→ **Work required**:
Copy out the entries that follow exactly, leaving every picture behind.

→ **Source material**:
====================
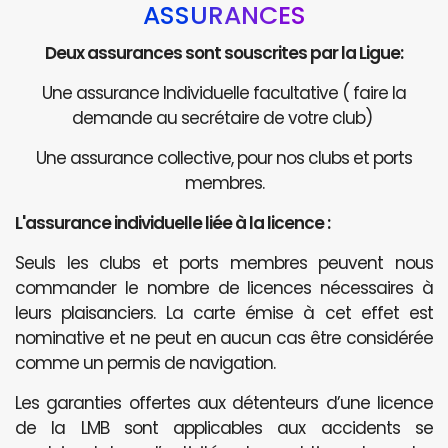
ASSURANCES
Deux assurances sont souscrites par la Ligue:
Une assurance Individuelle facultative ( faire la
demande au secrétaire de votre club)
Une assurance collective, pour nos clubs et ports
membres.
L'assurance individuelle liée à la licence :
Seuls les clubs et ports membres peuvent nous
commander le nombre de licences nécessaires à
leurs plaisanciers. La carte émise à cet effet est
nominative et ne peut en aucun cas être considérée
comme un permis de navigation.
Les garanties offertes aux détenteurs d’une licence
de la LMB sont applicables aux accidents se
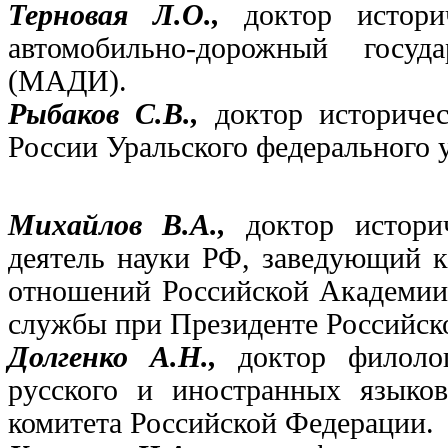
Терновая Л.О.,
доктор истори
автомобильно-дорожный госуд
(МАДИ).
Рыбаков С.В.,
доктор историче
России Уральского федерального 
Михайлов В.А.,
доктор истори
деятель науки РФ, заведующий 
отношений Российской Академии 
службы при Президенте Российск
Долгенко А.Н.,
доктор филоло
русского и иностранных языков
комитета Российской Федерации.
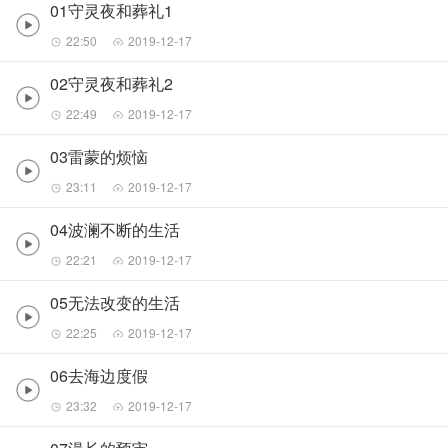
01守灵夜和葬礼1
22:50
2019-12-17
02守灵夜和葬礼2
22:49
2019-12-17
03雷蒙的烦恼
23:11
2019-12-17
04波澜不断的生活
22:21
2019-12-17
05无法改变的生活
22:25
2019-12-17
06去海边度假
23:32
2019-12-17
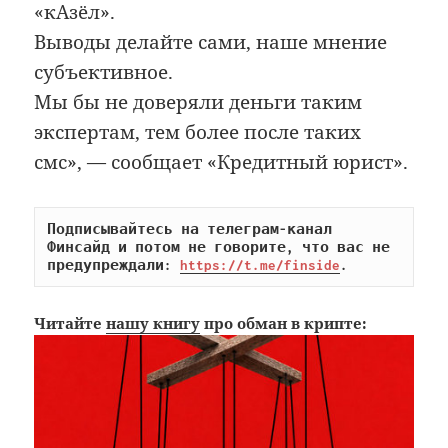
«кАзёл».
Выводы делайте сами, наше мнение
субъективное.
Мы бы не доверяли деньги таким
экспертам, тем более после таких
смс», — сообщает «Кредитный юрист».
Подписывайтесь на телеграм-канал 
Финсайд и потом не говорите, что вас не 
предупреждали: 
https://t.me/finside
.
Читайте
нашу книгу
про обман в крипте:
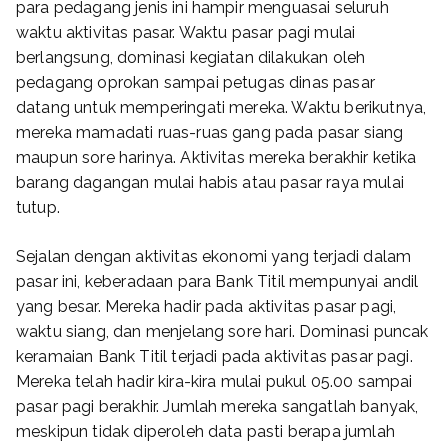
para pedagang jenis ini hampir menguasai seluruh
waktu aktivitas pasar. Waktu pasar pagi mulai
berlangsung, dominasi kegiatan dilakukan oleh
pedagang oprokan sampai petugas dinas pasar
datang untuk memperingati mereka. Waktu berikutnya,
mereka mamadati ruas-ruas gang pada pasar siang
maupun sore harinya. Aktivitas mereka berakhir ketika
barang dagangan mulai habis atau pasar raya mulai
tutup.
Sejalan dengan aktivitas ekonomi yang terjadi dalam
pasar ini, keberadaan para Bank Titil mempunyai andil
yang besar. Mereka hadir pada aktivitas pasar pagi,
waktu siang, dan menjelang sore hari. Dominasi puncak
keramaian Bank Titil terjadi pada aktivitas pasar pagi.
Mereka telah hadir kira-kira mulai pukul 05.00 sampai
pasar pagi berakhir. Jumlah mereka sangatlah banyak,
meskipun tidak diperoleh data pasti berapa jumlah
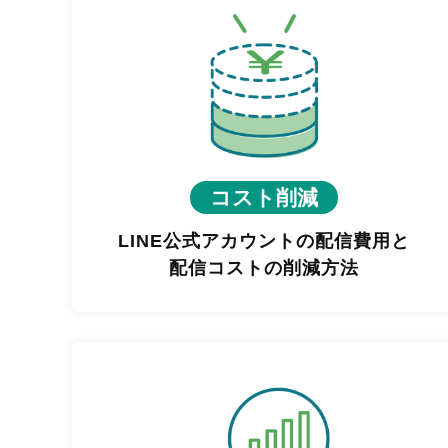
コスト削減
LINE公式アカウントの配信費用と
配信コストの削減方法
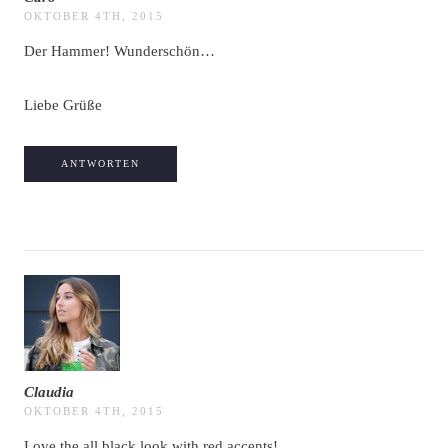
OKTOBER 4TH, 2015
Der Hammer! Wunderschön…
Liebe Grüße
ANTWORTEN
Claudia
OKTOBER 4TH, 2015
Love the all black look with red accents!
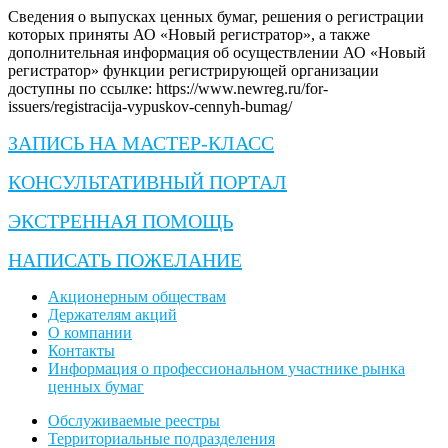
Сведения о выпусках ценных бумаг, решения о регистрации
которых приняты АО «Новый регистратор», а также
дополнительная информация об осуществлении АО «Новый
регистратор» функции регистрирующей организации
доступны по ссылке: https://www.newreg.ru/for-
issuers/registracija-vypuskov-cennyh-bumag/
ЗАПИСЬ НА МАСТЕР-КЛАСС
КОНСУЛЬТАТИВНЫЙ ПОРТАЛ
ЭКСТРЕННАЯ ПОМОЩЬ
НАПИСАТЬ ПОЖЕЛАНИЕ
Акционерным обществам
Держателям акций
О компании
Контакты
Информация о профессиональном участнике рынка
ценных бумаг
Обслуживаемые реестры
Территориальные подразделения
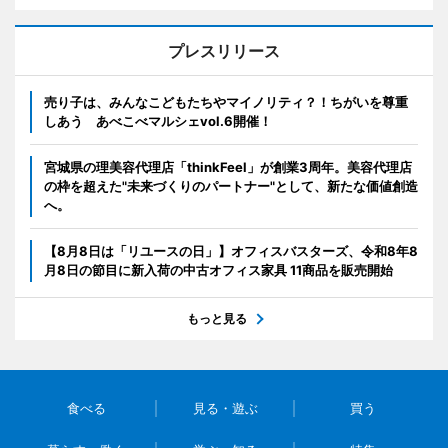
プレスリリース
売り子は、みんなこどもたちやマイノリティ？！ちがいを尊重
しあう あべこべマルシェvol.6開催！
宮城県の理美容代理店「thinkFeel」が創業3周年。美容代理店
の枠を超えた"未来づくりのパートナー"として、新たな価値創造
へ。
【8月8日は「リユースの日」】オフィスバスターズ、令和8年8
月8日の節目に新入荷の中古オフィス家具 11商品を販売開始
もっと見る
食べる
見る・遊ぶ
買う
====================
→ **Exercise solution**:
ASSURANCES
Deux assurances sont souscrites par la Ligue:
Une assurance Individuelle facultative ( faire la
demande au secrétaire de votre club)
Une assurance collective, pour nos clubs et ports
membres.
L'assurance individuelle liée à la licence :
Seuls les clubs et ports membres peuvent nous
commander le nombre de licences nécessaires à
leurs plaisanciers. La carte émise à cet effet est
nominative et ne peut en aucun cas être considérée
comme un permis de navigation.
Les garanties offertes aux détenteurs d’une licence
de la LMB sont applicables aux accidents se
Терновая Л.О.,
доктор истори
автомобильно-дорожный госуд
(МАДИ).
Рыбаков С.В.,
доктор историче
России Уральского федерального 
Михайлов В.А.,
доктор истори
деятель науки РФ, заведующий 
отношений Российской Академии 
службы при Президенте Российск
Долгенко А.Н.,
доктор филоло
русского и иностранных языков
комитета Российской Федерации.
01守灵夜和葬礼1
22:50
2019-12-17
02守灵夜和葬礼2
22:49
2019-12-17
03雷蒙的烦恼
23:11
2019-12-17
04波澜不断的生活
22:21
2019-12-17
05无法改变的生活
22:25
2019-12-17
06去海边度假
23:32
2019-12-17
«кАзёл».
Выводы делайте сами, наше мнение
субъективное.
Мы бы не доверяли деньги таким
экспертам, тем более после таких
смс», — сообщает «Кредитный юрист».
Подписывайтесь на телеграм-канал 
Финсайд и потом не говорите, что вас не 
предупреждали: 
https://t.me/finside
.
Читайте
нашу книгу
про обман в крипте:
para pedagang jenis ini hampir menguasai seluruh
waktu aktivitas pasar. Waktu pasar pagi mulai
berlangsung, dominasi kegiatan dilakukan oleh
pedagang oprokan sampai petugas dinas pasar
datang untuk memperingati mereka. Waktu berikutnya,
mereka mamadati ruas-ruas gang pada pasar siang
maupun sore harinya. Aktivitas mereka berakhir ketika
barang dagangan mulai habis atau pasar raya mulai
tutup.
Sejalan dengan aktivitas ekonomi yang terjadi dalam
pasar ini, keberadaan para Bank Titil mempunyai andil
yang besar. Mereka hadir pada aktivitas pasar pagi,
waktu siang, dan menjelang sore hari. Dominasi puncak
keramaian Bank Titil terjadi pada aktivitas pasar pagi.
Mereka telah hadir kira-kira mulai pukul 05.00 sampai
pasar pagi berakhir. Jumlah mereka sangatlah banyak,
meskipun tidak diperoleh data pasti berapa jumlah
コスト削減
LINE公式アカウントの配信費用と
配信コストの削減方法
OKTOBER 4TH, 2015
Der Hammer! Wunderschön…
Liebe Grüße
ANTWORTEN
Claudia
OKTOBER 4TH, 2015
Love the all black look with red accents!
Сведения о выпусках ценных бумаг, решения о регистрации
которых приняты АО «Новый регистратор», а также
дополнительная информация об осуществлении АО «Новый
регистратор» функции регистрирующей организации
доступны по ссылке: https://www.newreg.ru/for-
issuers/registracija-vypuskov-cennyh-bumag/
ЗАПИСЬ НА МАСТЕР-КЛАСС
КОНСУЛЬТАТИВНЫЙ ПОРТАЛ
ЭКСТРЕННАЯ ПОМОЩЬ
НАПИСАТЬ ПОЖЕЛАНИЕ
Акционерным обществам
Держателям акций
О компании
Контакты
Информация о профессиональном участнике рынка
ценных бумаг
Обслуживаемые реестры
Территориальные подразделения
プレスリリース
売り子は、みんなこどもたちやマイノリティ？！ちがいを尊重
しあう あべこべマルシェvol.6開催！
宮城県の理美容代理店「thinkFeel」が創業3周年。美容代理店
の枠を超えた"未来づくりのパートナー"として、新たな価値創造
へ。
【8月8日は「リユースの日」】オフィスバスターズ、令和8年8
月8日の節目に新入荷の中古オフィス家具 11商品を販売開始
もっと見る
食べる
見る・遊ぶ
買う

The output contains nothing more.